Evan's Four Questions

Fetishism: "it [the fetish] remains a token of triumph over the threat of castration and a safeguard against it" (2). Given the way that Freud describes the fetish as forming from a kind of instinctual or survivalist need, I couldn't help but wonder how this might help characterize other fetishistic creations. Is the act of gift giving perhaps a response to a fear of isolation, or the fetish of money perhaps a response to the impermanence of material wealth in that it fixes it to an unchanging solid number?

Sexual Aberrations: "A certain degree of fetishism is thus habitually present in normal love..." (20). Freud glosses over this "normal" fetishism and uses is primarily to contrast with the aberrant sort, but I wonder not simply about how this fetish comes about, but how this fetish is received in the process of "normal" love. With the stigma that becomes associated with the aberrants and so their fetishes, fetishism has, if anything, become a fetish itself for abnormality. How does the "normal" lover relate to his or her fetish, and what does the partner make of someone else's fetish. This seems to me more inherently an anthropological than a psychiatric question but one that interests me nonetheless.

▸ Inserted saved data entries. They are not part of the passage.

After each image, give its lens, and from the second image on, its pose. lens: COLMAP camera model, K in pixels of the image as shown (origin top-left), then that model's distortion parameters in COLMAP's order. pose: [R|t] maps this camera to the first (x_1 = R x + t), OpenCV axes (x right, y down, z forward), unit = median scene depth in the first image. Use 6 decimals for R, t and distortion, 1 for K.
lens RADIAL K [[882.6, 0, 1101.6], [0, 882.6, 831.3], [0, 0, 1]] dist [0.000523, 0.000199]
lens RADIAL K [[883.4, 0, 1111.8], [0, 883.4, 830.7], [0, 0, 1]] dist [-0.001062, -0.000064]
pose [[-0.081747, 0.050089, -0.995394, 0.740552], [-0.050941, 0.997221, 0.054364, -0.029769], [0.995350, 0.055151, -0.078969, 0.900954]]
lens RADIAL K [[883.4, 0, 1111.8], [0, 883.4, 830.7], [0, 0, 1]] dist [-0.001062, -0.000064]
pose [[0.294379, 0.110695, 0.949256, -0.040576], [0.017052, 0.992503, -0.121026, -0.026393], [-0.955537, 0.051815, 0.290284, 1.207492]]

Infantile sexuality: "it [infantile sexuality] attaches itself to one of the vial somatic functions; it has as yet no sexual object" (48). It is interesting to me that there seems to be a sense that a return to infantile sexuality (auto-eroticism and objectless, fetishistic pleasure) are identified as the abnormal or as the fetishizing. Just by Freud's analogizing between sexuality and all other basic somatic functions, it seems increasingly strange that this particular one of sexuality needs to fetishize personal needs with some other object. How strange too that this object must be another agent who fetishizes their own somatic needs. I guess my question would be why is it natural that sexuality be fetishized externally? Just that that's how biology works?

Transformation of Puberty: "the eye is perhaps the zone most remote from the sexual object" (75). I was intrigued by this idea that the eye could be seen (no pun intended) as on the same level as other erotogenic zones. What is interesting about the eye is that its only stimulation comes in imagining the touch (this is a completely unqualified claim, I'm just asserting that here). It seems as though the eye imagines the touch imagines the.... eventually ending in sexual fulfillment. If we can establish this progression then, where does it start? My question here would be what is the most preliminary and anticipatory stage of sexual gratification? Is it the eye? Or can we go further and say that some unknowable part of the mind imagines first what the eye will see? Where is the sex-drive, in other words.